[AVAILABLE DATA]

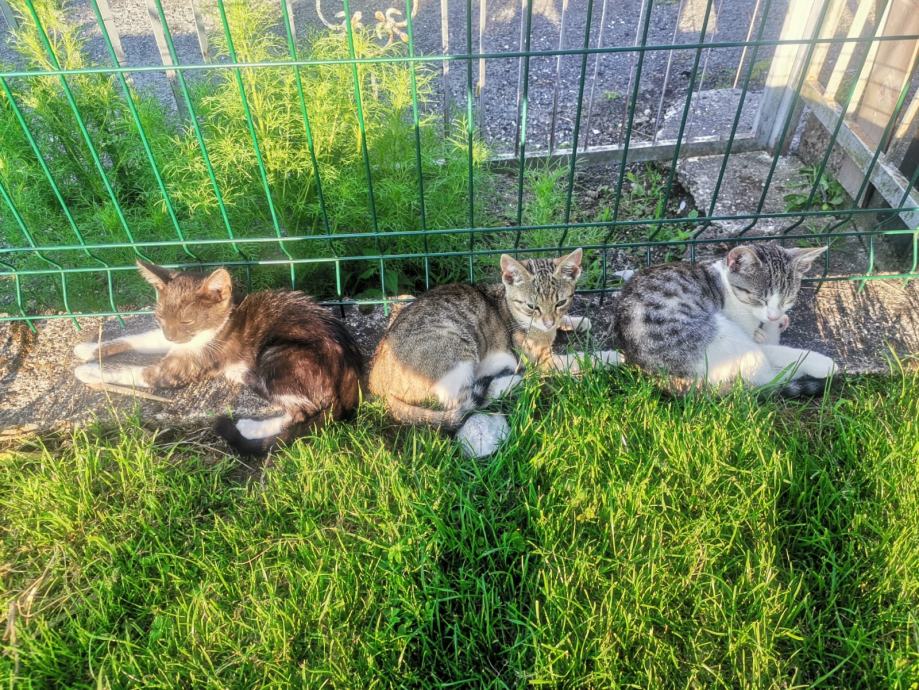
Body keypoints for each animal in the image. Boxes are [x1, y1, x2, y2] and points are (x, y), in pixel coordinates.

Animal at [73, 260, 363, 455]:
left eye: (187, 320)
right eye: (160, 317)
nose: (171, 336)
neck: (218, 326)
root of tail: (352, 377)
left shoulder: (183, 365)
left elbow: (138, 372)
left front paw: (88, 371)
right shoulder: (174, 343)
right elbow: (143, 338)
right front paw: (88, 349)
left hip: (276, 357)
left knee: (304, 410)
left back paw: (249, 427)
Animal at [368, 248, 618, 457]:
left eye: (561, 303)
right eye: (532, 307)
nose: (548, 322)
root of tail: (376, 384)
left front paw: (576, 321)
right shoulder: (542, 360)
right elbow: (581, 359)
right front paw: (613, 356)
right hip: (456, 348)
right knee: (462, 402)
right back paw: (512, 382)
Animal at [608, 242, 837, 396]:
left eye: (788, 298)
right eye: (759, 299)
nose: (774, 315)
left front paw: (771, 324)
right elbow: (772, 350)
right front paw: (823, 362)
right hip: (716, 337)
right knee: (767, 376)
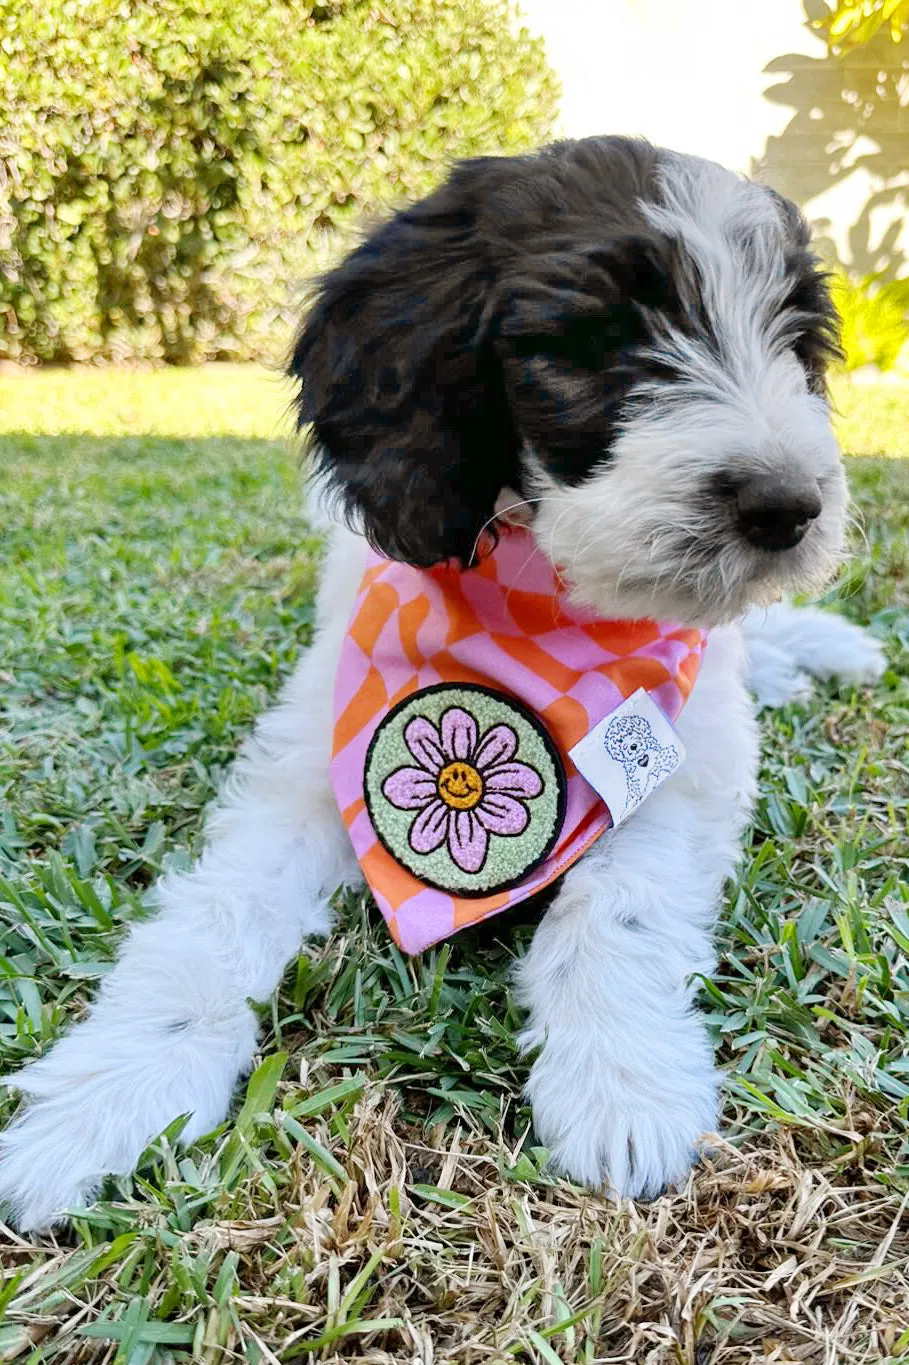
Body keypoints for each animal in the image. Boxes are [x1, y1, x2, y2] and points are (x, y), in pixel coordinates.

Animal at [0, 135, 878, 1228]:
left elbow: (617, 906)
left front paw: (620, 1081)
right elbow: (210, 924)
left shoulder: (684, 769)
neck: (553, 607)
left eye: (794, 339)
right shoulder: (301, 769)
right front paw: (107, 1096)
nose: (787, 506)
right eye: (595, 339)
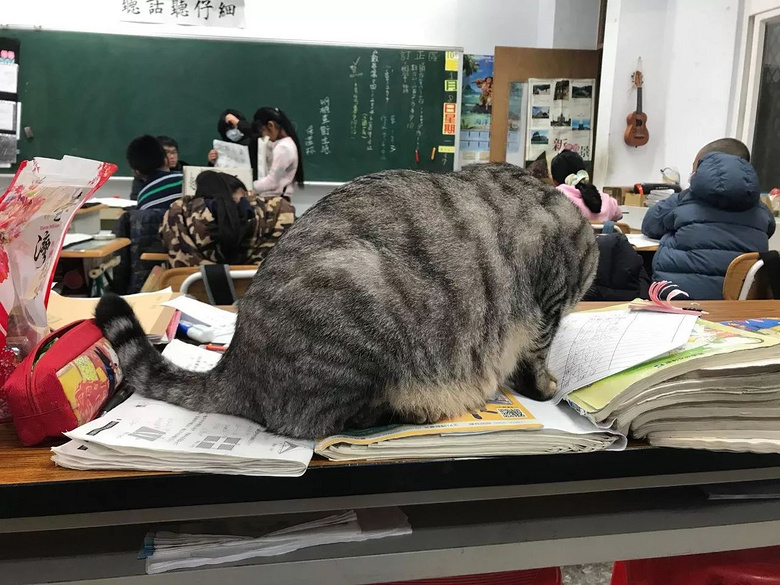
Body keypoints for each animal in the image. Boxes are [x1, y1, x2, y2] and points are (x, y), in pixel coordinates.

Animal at [97, 162, 596, 436]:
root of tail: (233, 362)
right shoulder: (549, 303)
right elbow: (538, 354)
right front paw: (545, 386)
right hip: (364, 305)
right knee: (323, 418)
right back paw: (421, 407)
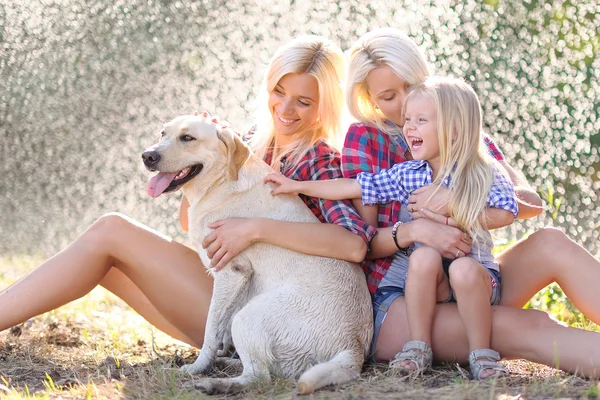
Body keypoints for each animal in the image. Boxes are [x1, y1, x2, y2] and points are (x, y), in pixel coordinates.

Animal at [142, 114, 372, 396]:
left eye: (188, 138)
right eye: (163, 133)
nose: (147, 156)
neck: (221, 182)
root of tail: (354, 345)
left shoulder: (230, 271)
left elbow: (211, 327)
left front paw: (199, 366)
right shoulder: (242, 280)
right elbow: (221, 326)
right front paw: (218, 356)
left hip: (249, 317)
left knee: (258, 377)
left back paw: (215, 383)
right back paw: (226, 364)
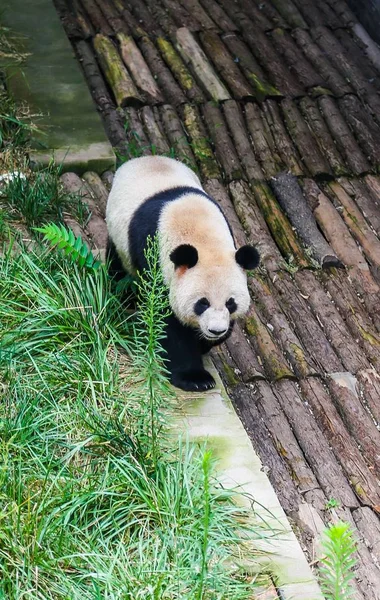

[/AVAILABLE DATA]

ASSIGNMENT: Determine how many lines in the entries above hold the string "back", then report that number and nothing further.

RESULT FOR THIS TASK: 5